I'm glad to see more domain-focused SLMs, we need more of them! A programming focused MoE should work well across many languages.
It is a cheap specialist for closed-world, verifiable reasoning tasks like math, self-contained coding problems, and similar.
"Closed-world" means the needed information is already in the context. It is not a tool-using agent that can discover missing context. "Verifiable" means answers are hard to generate but easy to check.
So no open ended research, repo wide agent work, factual Q&A, or SVG generation. More of a compact reasoning module for bounded problems.
Sadly that's not how LLMs work, since all they do is "token prediction". At least the models we have to today ...
Could you teach a 5 year old to drive a car? A 10 year old? A 12 year old? To drive a car requires being able to read, to have judgement about ice or rainy conditions, to anticipate a child running after a ball. By the time a human in in their mid teens they have acquired the base knowledge...
Small models need to have enough base knowledge to be able to be good enough -- even in a seemingly narrow regime. Where is that? Obviously they don't need all the obscure knowledge of a frontier model but there is some base level which is probably more than it would first seem.
This requires not only knowledge, but also the control systems that develop with the prefrontal cortex. LLMs don't do much control yet.
> these findings motivate the Parametric Compression-Coverage Hypothesis, which views verifiable reasoning as compressible into compact reasoning cores, while open-domain knowledge and general-purpose competence require broad parameter coverage over facts, concepts, and long-tail scenarios.

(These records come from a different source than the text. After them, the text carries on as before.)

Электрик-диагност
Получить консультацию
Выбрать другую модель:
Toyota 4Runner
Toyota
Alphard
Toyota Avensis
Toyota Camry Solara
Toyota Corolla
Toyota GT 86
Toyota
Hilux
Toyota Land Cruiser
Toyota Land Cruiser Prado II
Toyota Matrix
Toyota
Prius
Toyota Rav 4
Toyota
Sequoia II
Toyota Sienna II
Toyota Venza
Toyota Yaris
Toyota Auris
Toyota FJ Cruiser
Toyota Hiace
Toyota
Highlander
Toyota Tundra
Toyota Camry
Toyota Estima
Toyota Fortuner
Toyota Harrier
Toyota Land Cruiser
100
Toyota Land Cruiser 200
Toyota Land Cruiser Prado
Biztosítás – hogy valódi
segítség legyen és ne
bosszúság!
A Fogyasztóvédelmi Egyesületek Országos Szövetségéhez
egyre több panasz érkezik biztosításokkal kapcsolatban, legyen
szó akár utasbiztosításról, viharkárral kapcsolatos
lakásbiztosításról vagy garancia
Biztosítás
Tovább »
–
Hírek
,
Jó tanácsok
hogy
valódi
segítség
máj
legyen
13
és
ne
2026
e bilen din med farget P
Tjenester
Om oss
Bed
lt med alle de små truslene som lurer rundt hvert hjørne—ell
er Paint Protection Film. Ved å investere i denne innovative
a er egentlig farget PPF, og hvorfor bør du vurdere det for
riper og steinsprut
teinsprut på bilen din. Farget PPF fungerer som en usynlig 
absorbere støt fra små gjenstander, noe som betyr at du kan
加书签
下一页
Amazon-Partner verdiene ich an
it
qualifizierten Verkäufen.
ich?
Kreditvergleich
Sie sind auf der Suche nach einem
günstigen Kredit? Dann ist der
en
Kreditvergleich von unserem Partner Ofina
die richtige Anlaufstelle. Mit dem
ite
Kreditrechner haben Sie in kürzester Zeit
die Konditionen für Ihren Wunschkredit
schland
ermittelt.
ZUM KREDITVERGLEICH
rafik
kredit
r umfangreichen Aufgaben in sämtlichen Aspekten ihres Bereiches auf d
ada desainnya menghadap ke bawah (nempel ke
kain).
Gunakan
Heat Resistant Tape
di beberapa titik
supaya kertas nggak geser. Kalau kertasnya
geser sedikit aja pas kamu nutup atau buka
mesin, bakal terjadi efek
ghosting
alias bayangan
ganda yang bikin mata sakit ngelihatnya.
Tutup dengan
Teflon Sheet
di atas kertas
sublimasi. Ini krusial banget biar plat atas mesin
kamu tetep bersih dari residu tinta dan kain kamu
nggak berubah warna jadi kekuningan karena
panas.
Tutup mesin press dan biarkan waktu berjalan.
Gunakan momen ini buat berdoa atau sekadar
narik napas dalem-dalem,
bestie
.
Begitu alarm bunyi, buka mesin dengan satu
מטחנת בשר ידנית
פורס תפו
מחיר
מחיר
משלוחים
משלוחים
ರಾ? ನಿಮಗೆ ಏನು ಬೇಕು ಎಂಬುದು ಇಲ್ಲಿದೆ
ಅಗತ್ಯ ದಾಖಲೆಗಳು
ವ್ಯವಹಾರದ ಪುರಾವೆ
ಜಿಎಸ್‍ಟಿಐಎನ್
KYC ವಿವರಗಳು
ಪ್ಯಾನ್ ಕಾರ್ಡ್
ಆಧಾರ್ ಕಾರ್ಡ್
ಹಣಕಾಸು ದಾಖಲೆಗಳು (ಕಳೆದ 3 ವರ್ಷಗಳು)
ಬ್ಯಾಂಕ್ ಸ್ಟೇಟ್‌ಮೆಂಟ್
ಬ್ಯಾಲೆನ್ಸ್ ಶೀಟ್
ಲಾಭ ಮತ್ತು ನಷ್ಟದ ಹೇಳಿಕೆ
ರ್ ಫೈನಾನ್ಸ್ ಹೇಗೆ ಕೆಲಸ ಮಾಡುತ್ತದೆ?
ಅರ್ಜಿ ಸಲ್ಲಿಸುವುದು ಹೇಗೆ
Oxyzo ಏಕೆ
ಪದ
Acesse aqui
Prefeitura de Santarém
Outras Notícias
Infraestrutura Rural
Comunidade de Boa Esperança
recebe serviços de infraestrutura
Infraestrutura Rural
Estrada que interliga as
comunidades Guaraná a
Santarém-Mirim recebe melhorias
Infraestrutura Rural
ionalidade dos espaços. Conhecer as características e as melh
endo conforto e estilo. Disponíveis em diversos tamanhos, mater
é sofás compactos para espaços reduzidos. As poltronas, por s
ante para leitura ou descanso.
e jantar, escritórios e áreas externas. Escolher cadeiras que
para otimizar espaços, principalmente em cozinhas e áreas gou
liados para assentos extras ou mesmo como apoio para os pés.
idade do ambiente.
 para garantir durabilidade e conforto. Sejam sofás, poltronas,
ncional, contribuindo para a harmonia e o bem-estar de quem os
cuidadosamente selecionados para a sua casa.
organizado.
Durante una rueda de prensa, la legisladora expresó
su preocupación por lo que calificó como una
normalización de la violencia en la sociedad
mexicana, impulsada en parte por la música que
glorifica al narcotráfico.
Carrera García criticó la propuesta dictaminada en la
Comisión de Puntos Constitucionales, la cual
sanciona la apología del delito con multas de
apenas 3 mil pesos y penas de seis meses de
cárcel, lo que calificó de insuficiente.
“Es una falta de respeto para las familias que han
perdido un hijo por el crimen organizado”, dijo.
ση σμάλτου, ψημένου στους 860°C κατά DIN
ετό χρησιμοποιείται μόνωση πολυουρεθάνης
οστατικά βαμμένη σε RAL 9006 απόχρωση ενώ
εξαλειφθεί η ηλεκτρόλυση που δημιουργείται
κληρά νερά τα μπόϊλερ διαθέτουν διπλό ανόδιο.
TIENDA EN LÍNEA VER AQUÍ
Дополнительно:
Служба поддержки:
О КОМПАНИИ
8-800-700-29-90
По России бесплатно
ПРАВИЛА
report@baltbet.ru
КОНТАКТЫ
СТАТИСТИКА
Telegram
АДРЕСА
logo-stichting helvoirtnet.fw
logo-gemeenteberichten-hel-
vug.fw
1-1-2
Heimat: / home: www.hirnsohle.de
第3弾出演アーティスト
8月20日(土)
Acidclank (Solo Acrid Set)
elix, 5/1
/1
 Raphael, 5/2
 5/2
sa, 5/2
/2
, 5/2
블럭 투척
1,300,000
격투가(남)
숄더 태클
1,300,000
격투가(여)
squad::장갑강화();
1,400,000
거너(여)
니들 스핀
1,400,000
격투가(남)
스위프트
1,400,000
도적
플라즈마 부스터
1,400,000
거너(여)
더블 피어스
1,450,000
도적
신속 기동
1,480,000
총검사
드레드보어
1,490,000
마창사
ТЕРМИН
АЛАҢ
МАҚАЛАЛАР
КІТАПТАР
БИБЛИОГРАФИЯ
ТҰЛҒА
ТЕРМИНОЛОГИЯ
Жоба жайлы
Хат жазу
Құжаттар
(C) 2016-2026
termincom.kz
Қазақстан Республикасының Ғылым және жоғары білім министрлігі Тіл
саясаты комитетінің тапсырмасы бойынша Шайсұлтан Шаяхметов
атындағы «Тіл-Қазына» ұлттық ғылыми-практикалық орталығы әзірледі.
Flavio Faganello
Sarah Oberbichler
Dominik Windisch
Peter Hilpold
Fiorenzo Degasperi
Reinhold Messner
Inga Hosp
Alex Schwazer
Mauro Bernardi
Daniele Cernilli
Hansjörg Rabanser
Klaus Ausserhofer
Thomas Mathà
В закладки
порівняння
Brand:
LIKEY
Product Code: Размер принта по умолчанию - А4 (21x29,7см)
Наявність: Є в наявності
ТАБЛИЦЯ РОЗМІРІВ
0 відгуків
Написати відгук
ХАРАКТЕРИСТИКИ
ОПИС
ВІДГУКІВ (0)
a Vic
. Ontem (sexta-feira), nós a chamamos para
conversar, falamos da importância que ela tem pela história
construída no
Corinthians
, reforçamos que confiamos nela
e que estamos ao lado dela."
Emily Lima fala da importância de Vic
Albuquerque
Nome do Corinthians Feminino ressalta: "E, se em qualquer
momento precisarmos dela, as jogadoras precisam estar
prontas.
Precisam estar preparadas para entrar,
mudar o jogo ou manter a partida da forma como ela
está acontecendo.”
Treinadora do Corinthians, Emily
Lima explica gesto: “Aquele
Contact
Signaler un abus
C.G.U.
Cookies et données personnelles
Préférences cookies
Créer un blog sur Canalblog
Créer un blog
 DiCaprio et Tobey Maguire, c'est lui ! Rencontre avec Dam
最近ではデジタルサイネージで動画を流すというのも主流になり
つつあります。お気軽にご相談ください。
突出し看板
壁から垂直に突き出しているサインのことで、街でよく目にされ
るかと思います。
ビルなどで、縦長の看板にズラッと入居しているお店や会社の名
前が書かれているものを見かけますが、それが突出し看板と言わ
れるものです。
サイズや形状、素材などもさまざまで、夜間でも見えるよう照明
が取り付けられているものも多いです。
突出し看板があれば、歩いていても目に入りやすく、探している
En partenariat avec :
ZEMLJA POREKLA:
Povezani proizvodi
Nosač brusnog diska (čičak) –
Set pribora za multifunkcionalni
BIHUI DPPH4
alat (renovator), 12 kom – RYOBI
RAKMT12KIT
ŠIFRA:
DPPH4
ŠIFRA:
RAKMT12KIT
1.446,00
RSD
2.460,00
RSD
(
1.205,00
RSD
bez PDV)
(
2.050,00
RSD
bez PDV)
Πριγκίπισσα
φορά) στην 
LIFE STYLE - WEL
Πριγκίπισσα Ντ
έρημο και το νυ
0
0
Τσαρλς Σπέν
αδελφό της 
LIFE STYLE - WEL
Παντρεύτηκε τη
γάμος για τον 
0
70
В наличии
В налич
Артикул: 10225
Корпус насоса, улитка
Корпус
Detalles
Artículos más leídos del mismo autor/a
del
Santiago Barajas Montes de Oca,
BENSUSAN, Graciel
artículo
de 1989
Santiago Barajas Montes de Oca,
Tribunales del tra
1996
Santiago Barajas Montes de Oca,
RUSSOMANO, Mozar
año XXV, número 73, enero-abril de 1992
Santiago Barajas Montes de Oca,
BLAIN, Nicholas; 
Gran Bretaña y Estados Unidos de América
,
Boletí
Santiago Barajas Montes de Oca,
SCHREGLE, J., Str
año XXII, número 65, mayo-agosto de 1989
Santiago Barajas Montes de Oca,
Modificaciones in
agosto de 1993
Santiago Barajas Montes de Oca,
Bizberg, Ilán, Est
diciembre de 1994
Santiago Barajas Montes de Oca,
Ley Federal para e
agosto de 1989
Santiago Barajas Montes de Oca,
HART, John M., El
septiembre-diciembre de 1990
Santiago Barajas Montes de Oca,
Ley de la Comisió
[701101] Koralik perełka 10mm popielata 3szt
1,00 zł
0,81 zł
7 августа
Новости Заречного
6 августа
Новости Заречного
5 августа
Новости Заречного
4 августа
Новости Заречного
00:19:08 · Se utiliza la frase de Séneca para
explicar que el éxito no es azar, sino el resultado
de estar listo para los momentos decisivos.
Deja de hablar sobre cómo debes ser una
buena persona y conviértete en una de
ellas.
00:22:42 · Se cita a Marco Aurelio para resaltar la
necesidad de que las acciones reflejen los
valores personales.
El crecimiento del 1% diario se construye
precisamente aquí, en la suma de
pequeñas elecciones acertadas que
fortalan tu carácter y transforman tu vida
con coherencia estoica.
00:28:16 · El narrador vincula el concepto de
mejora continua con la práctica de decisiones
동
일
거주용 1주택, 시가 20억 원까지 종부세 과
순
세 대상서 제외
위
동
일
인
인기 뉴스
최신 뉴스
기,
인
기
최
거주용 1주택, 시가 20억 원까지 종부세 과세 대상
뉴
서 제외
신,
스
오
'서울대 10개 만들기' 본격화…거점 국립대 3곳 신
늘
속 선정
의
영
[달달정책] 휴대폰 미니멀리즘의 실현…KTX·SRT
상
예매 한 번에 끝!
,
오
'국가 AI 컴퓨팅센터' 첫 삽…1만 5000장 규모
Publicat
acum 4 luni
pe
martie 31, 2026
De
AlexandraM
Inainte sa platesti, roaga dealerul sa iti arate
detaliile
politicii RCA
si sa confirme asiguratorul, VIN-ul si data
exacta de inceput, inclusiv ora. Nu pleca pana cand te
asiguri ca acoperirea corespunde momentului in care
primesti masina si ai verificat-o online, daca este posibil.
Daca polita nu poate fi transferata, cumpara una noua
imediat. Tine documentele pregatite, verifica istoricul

That's also more aligned to its leetcode style training data, the code under test is fully in the context window. It might be interesting to have a bigger tool use model go through the effort of collecting the context, and feeding it into this kind of model for analysis only. It becomes more of a thinking tool, instead of the orchestrator.
These kinds of models might be more useful as tools to be used by larger orchestrator models, than being the orchestrators themselves.
It would look really dumb if someone asked it that, but that's fine. You're trying to make a model that is optimized for efficiency for a specific task. As much as possible, you should prune uncorrelated things.
Assuming tool calling hasn’t been entirely stripped out of this model.